Add an extra couple of terms to improve the fit and the test is still higher — 0.87 on training and 0.88 on the test.
The model fit is relatively aggressive in the number of degrees of freedom (DOF) it contains, since there appear to be multiple forcings involved, each with a unique period. This exacts a statistical price as the number of DOF allows one to also fit the ENSO proxy data to arbitrary models. For example, a red noise random walk synthetic data set can also give an often impressive correlation coefficient by using the same set of parameters, but with varying amplitude and phase. One can see this with the recent post on evaluated ENSO proxy data, as the model can fit red noise reasonably well.
That appears troubling in terms of discriminating between a real and a coincidental fit, but if we look closely at the result of out-of-band tests on trained fits to red noise models, they rapidly become uncorrelated. Below are the statistics for the “in” training run and the “out” test or validation. Even though a correlation coefficient above 0.7 is achieved during training, that holds little significance within the test interval, as all phase coherence disappears when the random walk is invoked. Note below that the out statistics are centered over a coefficient of 0.0, which is essentially the extreme of uncorrelated behavior. But for model operating on the real data, one can see that both the training and test correlation coefficient values are very high (arrows on the right), which means that the ENSO behavior is not stochastic and that whatever periodic behavior is defined in the first 70 years is also observed in the next 70 years.

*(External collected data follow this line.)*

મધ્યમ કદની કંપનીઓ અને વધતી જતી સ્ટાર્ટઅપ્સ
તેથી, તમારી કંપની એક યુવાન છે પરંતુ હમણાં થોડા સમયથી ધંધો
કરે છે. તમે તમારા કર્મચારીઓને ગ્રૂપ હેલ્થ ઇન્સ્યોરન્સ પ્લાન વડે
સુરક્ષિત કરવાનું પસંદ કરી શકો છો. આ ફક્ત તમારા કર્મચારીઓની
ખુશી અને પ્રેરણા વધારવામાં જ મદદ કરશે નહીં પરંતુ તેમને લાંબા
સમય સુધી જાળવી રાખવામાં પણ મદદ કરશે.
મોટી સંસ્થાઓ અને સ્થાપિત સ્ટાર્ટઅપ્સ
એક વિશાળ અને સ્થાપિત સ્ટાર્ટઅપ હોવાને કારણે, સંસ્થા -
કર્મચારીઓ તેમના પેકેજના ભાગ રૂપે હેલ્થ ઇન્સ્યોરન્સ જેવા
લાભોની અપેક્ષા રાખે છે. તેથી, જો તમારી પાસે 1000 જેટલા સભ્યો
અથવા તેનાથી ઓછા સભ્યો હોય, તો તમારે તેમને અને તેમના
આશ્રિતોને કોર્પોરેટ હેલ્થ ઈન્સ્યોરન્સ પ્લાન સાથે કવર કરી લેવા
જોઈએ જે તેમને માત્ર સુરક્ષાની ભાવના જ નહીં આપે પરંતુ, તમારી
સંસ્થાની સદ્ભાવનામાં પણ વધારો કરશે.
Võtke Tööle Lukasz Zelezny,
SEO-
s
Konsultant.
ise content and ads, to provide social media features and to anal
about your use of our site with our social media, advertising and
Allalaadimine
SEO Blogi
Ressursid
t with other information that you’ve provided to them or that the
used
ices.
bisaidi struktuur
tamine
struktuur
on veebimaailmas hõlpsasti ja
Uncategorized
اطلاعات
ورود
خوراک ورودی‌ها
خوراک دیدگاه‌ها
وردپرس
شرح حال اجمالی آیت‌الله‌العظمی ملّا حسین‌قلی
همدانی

For this model operating on the real data, at least some of the DiffEq fit is attributed to a forced alignment with a biennial term. This gives probably a 10% improvement of the CC (both for red noise and for the real data) over it not being applied. The expected improvement is due to a common mode multiplicative factor to both the LHS and RHS of the DiffEq. Yet, the biennial factor is essential to providing a mechanism for phase inversions, such as what occurs between 1980 and 1996. And the alignment also objectively improves the fit as even slight variations away from 2 years will appreciably reduce the correlation.